— Work required —
Retype every line from the start of the data down to and including the line with "(wire (pts (xy 81.28 62.23) (xy 114.3". Skip the pictures.

[Hardware project source files]
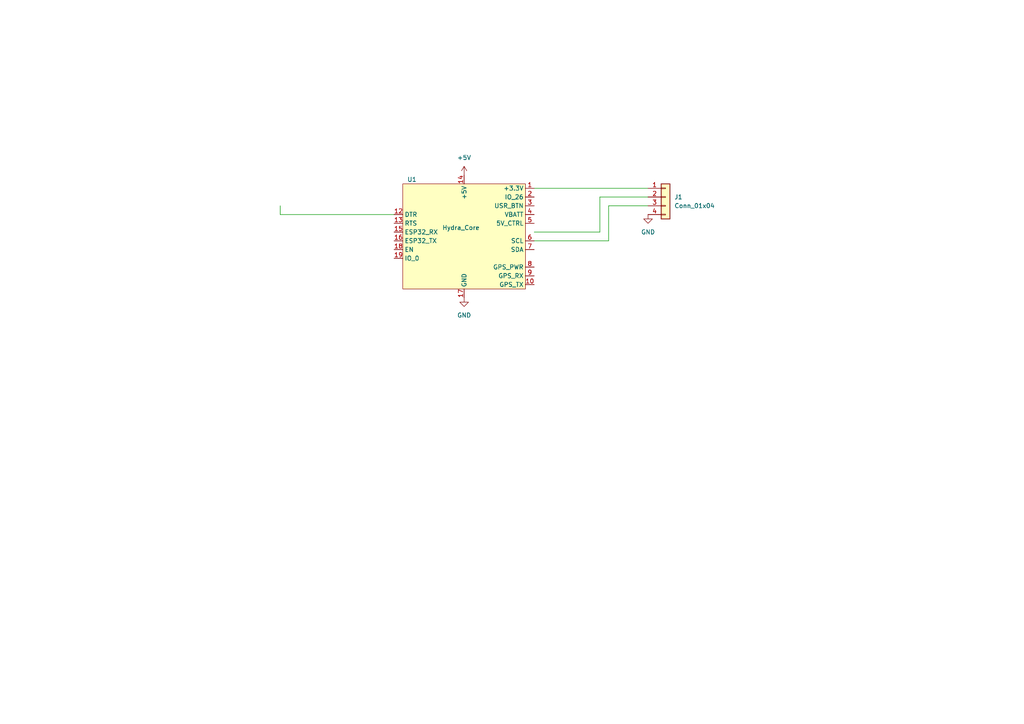
<source format=kicad_sch>
(kicad_sch (version 20211123) (generator eeschema)

  (uuid 9488474c-7d76-4c3a-ba64-07b35880b3c1)

  (paper "A4")

  


  (wire (pts (xy 187.96 57.15) (xy 173.99 57.15))
    (stroke (width 0) (type default) (color 0 0 0 0))
    (uuid 02463499-f6cc-4bee-8146-096871c25f0e)
  )
  (wire (pts (xy 154.94 67.31) (xy 173.99 67.31))
    (stroke (width 0) (type default) (color 0 0 0 0))
    (uuid 4ef513ae-56f6-4a9e-8a41-6226a41b34f7)
  )
  (wire (pts (xy 81.28 62.23) (xy 81.28 59.69))
    (stroke (width 0) (type default) (color 0 0 0 0))
    (uuid 54f8302e-cf84-453a-8e4e-75a6cc312bd8)
  )
  (wire (pts (xy 176.53 59.69) (xy 187.96 59.69))
    (stroke (width 0) (type default) (color 0 0 0 0))
    (uuid 7a1c9028-8d63-4b21-ab96-0e35b0af7600)
  )
  (wire (pts (xy 81.28 62.23) (xy 114.3 62.23))
    (stroke (width 0) (type default) (color 0 0 0 0))
    (uuid 93f1cb46-59ca-4290-8a44-35dfb6b35e98)
  )
  (wire (pts (xy 154.94 69.85) (xy 176.53 69.85))
    (stroke (width 0) (type default) (color 0 0 0 0))
    (uuid b297750d-bfaf-4251-8197-a3d000a56a00)
  )
  (wire (pts (xy 173.99 57.15) (xy 173.99 67.31))
    (stroke (width 0) (type default) (color 0 0 0 0))
    (uuid c80fc564-f891-4298-9f63-5f81375c83f1)
  )
  (wire (pts (xy 154.94 54.61) (xy 187.96 54.61))
    (stroke (width 0) (type default) (color 0 0 0 0))
    (uuid d1287be3-ff07-492e-9c0a-f6c857954c8e)
  )
  (wire (pts (xy 176.53 69.85) (xy 176.53 59.69))
    (stroke (width 0) (type default) (color 0 0 0 0))
    (uuid f997d830-8040-4eb7-aea5-bf870a123aa1)
  )

  (symbol (lib_id "hydra_core_symbol:Hydra_Core") (at 134.62 68.58 0) (unit 1)
    (in_bom no) (on_board yes)
    (uuid 253c3e2a-20f1-420f-b064-a89433b52227)
    (property "Reference" "U1" (id 0) (at 118.11 52.07 0)
      (effects (font (size 1.27 1.27)) (justify left))
    )
    (property "Value" "Hydra_Core" (id 1) (at 128.27 66.04 0)
      (effects (font (size 1.27 1.27)) (justify left))
    )
    (property "Footprint" "core_pcb:Hydra_core" (id 2) (at 128.27 69.85 0)
      (effects (font (size 1.27 1.27)) (justify left) hide)
    )
    (property "Datasheet" "" (id 3) (at 134.62 64.77 0)
      (effects (font (size 1.27 1.27)) hide)
    )
    (pin "1" (uuid 9b6c221f-173d-4ab7-853a-417d7425de46))
    (pin "10" (uuid 34311c2f-48db-4ff5-a3f9-3f549869d6ab))
    (pin "11" (uuid 601517cd-9360-44b3-abb5-9f709550fecc))
    (pin "12" (uuid ba592191-8536-49d5-850f-1afba1a91d19))
    (pin "13" (uuid e6a84149-abb3-4d9f-a5e0-f62d08c48309))
    (pin "14" (uuid 84ee1d2b-c2b3-4f74-a36e-ff317b6397b0))
    (pin "15" (uuid 39829ca3-6429-4cb8-bb76-0ce1f60e31de))
    (pin "16" (uuid 0f47d125-1923-4ae3-ae60-c007a5c914e2))
    (pin "17" (uuid 0f0f94b9-b4f5-42a3-af51-ea576a85819f))
    (pin "18" (uuid 20551e55-aa2e-42ae-8145-2bb7e2cbe0ea))
    (pin "19" (uuid 82e2024e-20f6-4f2e-a78e-83a0b10d01ca))
    (pin "2" (uuid 9a0fa26c-5acf-461b-bd57-dfb0421d623f))
    (pin "3" (uuid 6d4f9173-d40b-4c8f-8fd9-4c5c25d9536b))
    (pin "4" (uuid b70b21a3-ea5c-4dc9-85f2-54b519b856db))
    (pin "5" (uuid 1f55618a-45ef-4eee-af72-c7001ce07636))
    (pin "6" (uuid 9a6e33ed-3f91-4267-ab78-9115e3f4d20d))
    (pin "7" (uuid 1fd79380-9afc-4eec-8863-1c001f22e2b0))
    (pin "8" (uuid 58ec0146-9234-4dd3-8f8d-bf92290e7494))
    (pin "9" (uuid 6087f29b-164c-46c0-a80f-a023c2be78e3))
  )

  (symbol (lib_id "power:GND") (at 134.62 86.36 0) (unit 1)
    (in_bom yes) (on_board yes) (fields_autoplaced)
    (uuid 25bf76d4-b677-43ef-ad93-54a995905e71)
    (property "Reference" "#PWR01" (id 0) (at 134.62 92.71 0)
      (effects (font (size 1.27 1.27)) hide)
    )
    (property "Value" "GND" (id 1) (at 134.62 91.44 0))
    (property "Footprint" "" (id 2) (at 134.62 86.36 0)
      (effects (font (size 1.27 1.27)) hide)
    )
    (property "Datasheet" "" (id 3) (at 134.62 86.36 0)
      (effects (font (size 1.27 1.27)) hide)
    )
    (pin "1" (uuid a3ca73e9-f287-411c-868c-9632c9892dfc))
  )

  (symbol (lib_id "power:GND") (at 187.96 62.23 0) (unit 1)
    (in_bom yes) (on_board yes) (fields_autoplaced)
    (uuid 302394ca-471b-4e44-bb33-1438459e51aa)
    (property "Reference" "#PWR02" (id 0) (at 187.96 68.58 0)
      (effects (font (size 1.27 1.27)) hide)
    )
    (property "Value" "GND" (id 1) (at 187.96 67.31 0))
    (property "Footprint" "" (id 2) (at 187.96 62.23 0)
      (effects (font (size 1.27 1.27)) hide)
    )
    (property "Datasheet" "" (id 3) (at 187.96 62.23 0)
      (effects (font (size 1.27 1.27)) hide)
    )
    (pin "1" (uuid 87ce5dd0-4910-4a79-97bf-c2501f288cc3))
  )

  (symbol (lib_id "Connector_Generic:Conn_01x04") (at 193.04 57.15 0) (unit 1)
    (in_bom yes) (on_board yes) (fields_autoplaced)
    (uuid 31045338-6e77-4a01-b28b-e42b463bcce2)
    (property "Reference" "J1" (id 0) (at 195.58 57.1499 0)
      (effects (font (size 1.27 1.27)) (justify left))
    )
    (property "Value" "Conn_01x04" (id 1) (at 195.58 59.6899 0)
      (effects (font (size 1.27 1.27)) (justify left))
    )
    (property "Footprint" "Connector_PinHeader_2.54mm:PinHeader_1x04_P2.54mm_Vertical" (id 2) (at 193.04 57.15 0)
      (effects (font (size 1.27 1.27)) hide)
    )
    (property "Datasheet" "~" (id 3) (at 193.04 57.15 0)
      (effects (font (size 1.27 1.27)) hide)
    )
    (pin "1" (uuid 6bb8ebe8-9d31-4061-865a-fccc423d2429))
    (pin "2" (uuid d571762f-2b5b-4b65-81a6-9abdf6c6eb2e))
    (pin "3" (uuid 250e16a3-66e2-4347-9e39-f326349ee6fb))
    (pin "4" (uuid 2757e5bf-57ca-46d4-bcbf-5ed7b2b20a89))
  )

  (symbol (lib_id "power:+5V") (at 134.62 50.8 0) (unit 1)
    (in_bom yes) (on_board yes) (fields_autoplaced)
    (uuid f74484e9-215a-406e-9d05-ff82ad9feff5)
    (property "Reference" "#PWR0101" (id 0) (at 134.62 54.61 0)
      (effects (font (size 1.27 1.27)) hide)
    )
    (property "Value" "+5V" (id 1) (at 134.62 45.72 0))
    (property "Footprint" "" (id 2) (at 134.62 50.8 0)
      (effects (font (size 1.27 1.27)) hide)
    )
    (property "Datasheet" "" (id 3) (at 134.62 50.8 0)
      (effects (font (size 1.27 1.27)) hide)
    )
    (pin "1" (uuid eaf93761-bb4c-4062-8164-3b4650abfaa3))
  )

  (sheet_instances
    (path "/" (page "1"))
  )

  (symbol_instances
    (path "/25bf76d4-b677-43ef-ad93-54a995905e71"
      (reference "#PWR01") (unit 1) (value "GND") (footprint "")
    )
    (path "/302394ca-471b-4e44-bb33-1438459e51aa"
      (reference "#PWR02") (unit 1) (value "GND") (footprint "")
    )
    (path "/f74484e9-215a-406e-9d05-ff82ad9feff5"
      (reference "#PWR0101") (unit 1) (value "+5V") (footprint "")
    )
    (path "/31045338-6e77-4a01-b28b-e42b463bcce2"
      (reference "J1") (unit 1) (value "Conn_01x04") (footprint "Connector_PinHeader_2.54mm:PinHeader_1x04_P2.54mm_Vertical")
    )
    (path "/253c3e2a-20f1-420f-b064-a89433b52227"
      (reference "U1") (unit 1) (value "Hydra_Core") (footprint "core_pcb:Hydra_core")
    )
  )
)

</source>
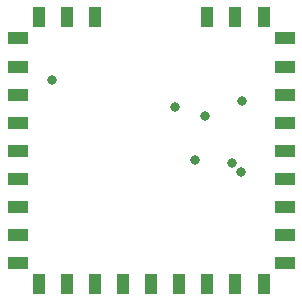
<source format=gbs>
%TF.GenerationSoftware,KiCad,Pcbnew,9.0.1*%
%TF.CreationDate,2025-12-15T21:38:02-06:00*%
%TF.ProjectId,ProtoCore_v1,50726f74-6f43-46f7-9265-5f76312e6b69,rev?*%
%TF.SameCoordinates,Original*%
%TF.FileFunction,Soldermask,Bot*%
%TF.FilePolarity,Negative*%
%FSLAX46Y46*%
G04 Gerber Fmt 4.6, Leading zero omitted, Abs format (unit mm)*
G04 Created by KiCad (PCBNEW 9.0.1) date 2025-12-15 21:38:02*
%MOMM*%
%LPD*%
G01*
G04 APERTURE LIST*
%ADD10R,1.750000X1.000000*%
%ADD11R,1.000000X1.750000*%
%ADD12C,0.800000*%
G04 APERTURE END LIST*
D10*
%TO.C,MOD1*%
X138675000Y-109500000D03*
X138675000Y-107125000D03*
X138675000Y-104750000D03*
X138675000Y-102375000D03*
X138675000Y-100000000D03*
X138675000Y-97625000D03*
X138675000Y-95250000D03*
X138675000Y-92875000D03*
X138675000Y-90500000D03*
D11*
X140500000Y-88675000D03*
X142875000Y-88675000D03*
X145250000Y-88675000D03*
X154750000Y-88675000D03*
X157125000Y-88675000D03*
X159500000Y-88675000D03*
D10*
X161325000Y-90500000D03*
X161325000Y-92875000D03*
X161325000Y-95250000D03*
X161325000Y-97625000D03*
X161325000Y-100000000D03*
X161325000Y-102375000D03*
X161325000Y-104750000D03*
X161325000Y-107125000D03*
X161325000Y-109500000D03*
D11*
X159500000Y-111325000D03*
X157125000Y-111325000D03*
X154750000Y-111325000D03*
X152375000Y-111325000D03*
X150000000Y-111325000D03*
X147625000Y-111325000D03*
X145250000Y-111325000D03*
X142875000Y-111325000D03*
X140500000Y-111325000D03*
%TD*%
D12*
%TO.C,TP13*%
X157575000Y-101825000D03*
%TD*%
%TO.C,TP7*%
X156800000Y-101025000D03*
%TD*%
%TO.C,TP12*%
X154550000Y-97025000D03*
%TD*%
%TO.C,TP21*%
X141600000Y-94000000D03*
%TD*%
%TO.C,TP22*%
X151975000Y-96300000D03*
%TD*%
%TO.C,TP2*%
X157650000Y-95800000D03*
%TD*%
%TO.C,TP3*%
X153725000Y-100750000D03*
%TD*%
M02*

</source>
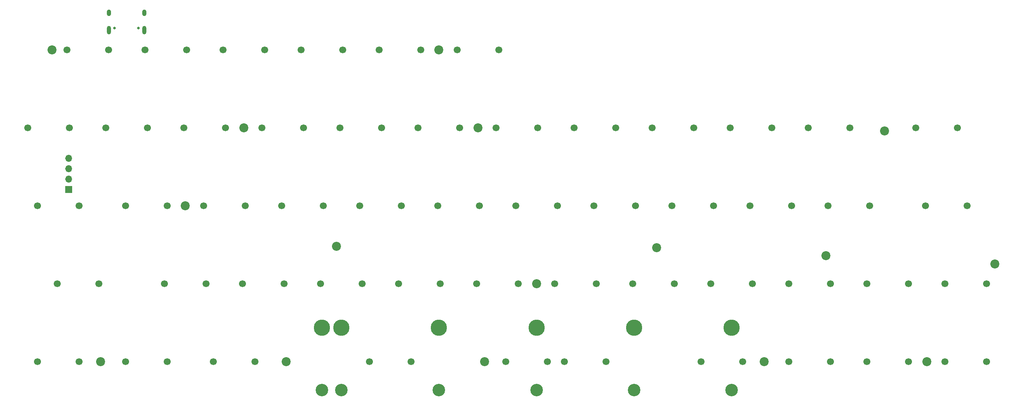
<source format=gbr>
%TF.GenerationSoftware,KiCad,Pcbnew,8.0.8*%
%TF.CreationDate,2025-02-11T14:29:33+01:00*%
%TF.ProjectId,vootington V4N STM32G0B1CBT6,766f6f74-696e-4677-946f-6e2056344e20,rev?*%
%TF.SameCoordinates,Original*%
%TF.FileFunction,Soldermask,Top*%
%TF.FilePolarity,Negative*%
%FSLAX46Y46*%
G04 Gerber Fmt 4.6, Leading zero omitted, Abs format (unit mm)*
G04 Created by KiCad (PCBNEW 8.0.8) date 2025-02-11 14:29:33*
%MOMM*%
%LPD*%
G01*
G04 APERTURE LIST*
%ADD10C,2.200000*%
%ADD11C,1.700000*%
%ADD12C,3.048000*%
%ADD13C,3.987800*%
%ADD14R,1.700000X1.700000*%
%ADD15O,1.700000X1.700000*%
%ADD16C,0.650000*%
%ADD17O,1.000000X1.600000*%
%ADD18O,1.000000X2.100000*%
G04 APERTURE END LIST*
D10*
%TO.C,H10*%
X142875000Y-98425000D03*
%TD*%
%TO.C,H6*%
X106744954Y-70226862D03*
%TD*%
D11*
%TO.C,K_33*%
X83820000Y-79375000D03*
X93980000Y-79375000D03*
%TD*%
%TO.C,K_25*%
X150495000Y-60325000D03*
X160655000Y-60325000D03*
%TD*%
%TO.C,K_32*%
X64770000Y-79375000D03*
X74930000Y-79375000D03*
%TD*%
%TO.C,K_45*%
X76676250Y-98425000D03*
X86836250Y-98425000D03*
%TD*%
%TO.C,K_30*%
X250507500Y-60325000D03*
X260667500Y-60325000D03*
%TD*%
%TO.C,K_10*%
X88582500Y-41275000D03*
X98742500Y-41275000D03*
%TD*%
%TO.C,K_20*%
X55245000Y-60325000D03*
X65405000Y-60325000D03*
%TD*%
D10*
%TO.C,H13*%
X240506250Y-42068750D03*
%TD*%
D11*
%TO.C,K_28*%
X207645000Y-60325000D03*
X217805000Y-60325000D03*
%TD*%
%TO.C,K_16*%
X202882500Y-41275000D03*
X213042500Y-41275000D03*
%TD*%
%TO.C,K_44*%
X55245000Y-98425000D03*
X65405000Y-98425000D03*
%TD*%
D10*
%TO.C,H2*%
X131762500Y-22225000D03*
%TD*%
D11*
%TO.C,K_38*%
X179070000Y-79375000D03*
X189230000Y-79375000D03*
%TD*%
%TO.C,K_15*%
X183832500Y-41275000D03*
X193992500Y-41275000D03*
%TD*%
%TO.C,K_26*%
X169545000Y-60325000D03*
X179705000Y-60325000D03*
%TD*%
D10*
%TO.C,H7*%
X94456250Y-98425000D03*
%TD*%
D11*
%TO.C,K_34*%
X102870000Y-79375000D03*
X113030000Y-79375000D03*
%TD*%
%TO.C,K_17*%
X221932500Y-41275000D03*
X232092500Y-41275000D03*
%TD*%
%TO.C,K_23*%
X112395000Y-60325000D03*
X122555000Y-60325000D03*
%TD*%
D10*
%TO.C,H15*%
X250825000Y-98425000D03*
%TD*%
D11*
%TO.C,K_3*%
X79057500Y-22225000D03*
X89217500Y-22225000D03*
%TD*%
%TO.C,K_31*%
X38576250Y-79375000D03*
X48736250Y-79375000D03*
%TD*%
D10*
%TO.C,H14*%
X226218750Y-72531250D03*
%TD*%
D11*
%TO.C,K_36*%
X140970000Y-79375000D03*
X151130000Y-79375000D03*
%TD*%
%TO.C,K_12*%
X126682500Y-41275000D03*
X136842500Y-41275000D03*
%TD*%
%TO.C,K_4*%
X98107500Y-22225000D03*
X108267500Y-22225000D03*
%TD*%
%TO.C,K_27*%
X188595000Y-60325000D03*
X198755000Y-60325000D03*
%TD*%
%TO.C,K_8*%
X50482500Y-41275000D03*
X60642500Y-41275000D03*
%TD*%
D10*
%TO.C,H12*%
X211137500Y-98425000D03*
%TD*%
D11*
%TO.C,K_1*%
X40957500Y-22225000D03*
X51117500Y-22225000D03*
%TD*%
D12*
%TO.C,S1*%
X131762500Y-105410000D03*
D13*
X131762500Y-90170000D03*
D12*
X107950000Y-105410000D03*
D13*
X107950000Y-90170000D03*
%TD*%
D11*
%TO.C,K_39*%
X198120000Y-79375000D03*
X208280000Y-79375000D03*
%TD*%
%TO.C,K_9*%
X69532500Y-41275000D03*
X79692500Y-41275000D03*
%TD*%
D10*
%TO.C,H5*%
X84137500Y-41275000D03*
%TD*%
%TO.C,H11*%
X69850000Y-60325000D03*
%TD*%
D11*
%TO.C,K_11*%
X107632500Y-41275000D03*
X117792500Y-41275000D03*
%TD*%
%TO.C,K_18*%
X248126250Y-41275000D03*
X258286250Y-41275000D03*
%TD*%
%TO.C,K_40*%
X217170000Y-79375000D03*
X227330000Y-79375000D03*
%TD*%
%TO.C,K_13*%
X145732500Y-41275000D03*
X155892500Y-41275000D03*
%TD*%
%TO.C,K_5*%
X117157500Y-22225000D03*
X127317500Y-22225000D03*
%TD*%
D10*
%TO.C,H8*%
X141287500Y-41275000D03*
%TD*%
%TO.C,H16*%
X267493750Y-74612500D03*
%TD*%
%TO.C,H9*%
X184943750Y-70643750D03*
%TD*%
D11*
%TO.C,K_35*%
X121920000Y-79375000D03*
X132080000Y-79375000D03*
%TD*%
%TO.C,K_51*%
X236220000Y-98425000D03*
X246380000Y-98425000D03*
%TD*%
D12*
%TO.C,S2*%
X203193650Y-105410000D03*
D13*
X203193650Y-90170000D03*
D12*
X103181150Y-105410000D03*
D13*
X103181150Y-90170000D03*
%TD*%
D11*
%TO.C,K_6*%
X136207500Y-22225000D03*
X146367500Y-22225000D03*
%TD*%
%TO.C,K_41*%
X236220000Y-79375000D03*
X246380000Y-79375000D03*
%TD*%
%TO.C,K_50*%
X217170000Y-98425000D03*
X227330000Y-98425000D03*
%TD*%
%TO.C,K_48*%
X162401250Y-98425000D03*
X172561250Y-98425000D03*
%TD*%
%TO.C,K_29*%
X226695000Y-60325000D03*
X236855000Y-60325000D03*
%TD*%
%TO.C,K_46*%
X114776250Y-98425000D03*
X124936250Y-98425000D03*
%TD*%
%TO.C,K_22*%
X93345000Y-60325000D03*
X103505000Y-60325000D03*
%TD*%
%TO.C,K_49*%
X195738750Y-98425000D03*
X205898750Y-98425000D03*
%TD*%
%TO.C,K_21*%
X74295000Y-60325000D03*
X84455000Y-60325000D03*
%TD*%
%TO.C,K_14*%
X164782500Y-41275000D03*
X174942500Y-41275000D03*
%TD*%
%TO.C,K_43*%
X33813750Y-98425000D03*
X43973750Y-98425000D03*
%TD*%
D10*
%TO.C,H4*%
X49212500Y-98425000D03*
%TD*%
D11*
%TO.C,K_24*%
X131445000Y-60325000D03*
X141605000Y-60325000D03*
%TD*%
%TO.C,K_19*%
X33813750Y-60325000D03*
X43973750Y-60325000D03*
%TD*%
%TO.C,K_47*%
X148107400Y-98425000D03*
X158267400Y-98425000D03*
%TD*%
%TO.C,K_42*%
X255270000Y-79375000D03*
X265430000Y-79375000D03*
%TD*%
D10*
%TO.C,H1*%
X37306250Y-22225000D03*
%TD*%
D11*
%TO.C,K_7*%
X31432500Y-41275000D03*
X41592500Y-41275000D03*
%TD*%
%TO.C,K_37*%
X160020000Y-79375000D03*
X170180000Y-79375000D03*
%TD*%
%TO.C,K_52*%
X255270000Y-98425000D03*
X265430000Y-98425000D03*
%TD*%
%TO.C,K_2*%
X60007500Y-22225000D03*
X70167500Y-22225000D03*
%TD*%
D10*
%TO.C,H3*%
X155575000Y-79375000D03*
%TD*%
D12*
%TO.C,S3*%
X179387500Y-105410000D03*
D13*
X179387500Y-90170000D03*
D12*
X155575000Y-105410000D03*
D13*
X155575000Y-90170000D03*
%TD*%
D14*
%TO.C,J1*%
X41375000Y-56356250D03*
D15*
X41375000Y-53816250D03*
X41375000Y-51276250D03*
X41375000Y-48736250D03*
%TD*%
D16*
%TO.C,J2*%
X52609000Y-16890625D03*
X58389000Y-16890625D03*
D17*
X51179000Y-13240625D03*
D18*
X51179000Y-17420625D03*
D17*
X59819000Y-13240625D03*
D18*
X59819000Y-17420625D03*
%TD*%
M02*

</source>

— Result of the exercise —
<source format=kicad_sch>
(kicad_sch (version 20211123) (generator eeschema)

  (uuid 9488474c-7d76-4c3a-ba64-07b35880b3c1)

  (paper "A4")

  


  (wire (pts (xy 187.96 57.15) (xy 173.99 57.15))
    (stroke (width 0) (type default) (color 0 0 0 0))
    (uuid 02463499-f6cc-4bee-8146-096871c25f0e)
  )
  (wire (pts (xy 154.94 67.31) (xy 173.99 67.31))
    (stroke (width 0) (type default) (color 0 0 0 0))
    (uuid 4ef513ae-56f6-4a9e-8a41-6226a41b34f7)
  )
  (wire (pts (xy 81.28 62.23) (xy 81.28 59.69))
    (stroke (width 0) (type default) (color 0 0 0 0))
    (uuid 54f8302e-cf84-453a-8e4e-75a6cc312bd8)
  )
  (wire (pts (xy 176.53 59.69) (xy 187.96 59.69))
    (stroke (width 0) (type default) (color 0 0 0 0))
    (uuid 7a1c9028-8d63-4b21-ab96-0e35b0af7600)
  )
  (wire (pts (xy 81.28 62.23) (xy 114.3 62.23))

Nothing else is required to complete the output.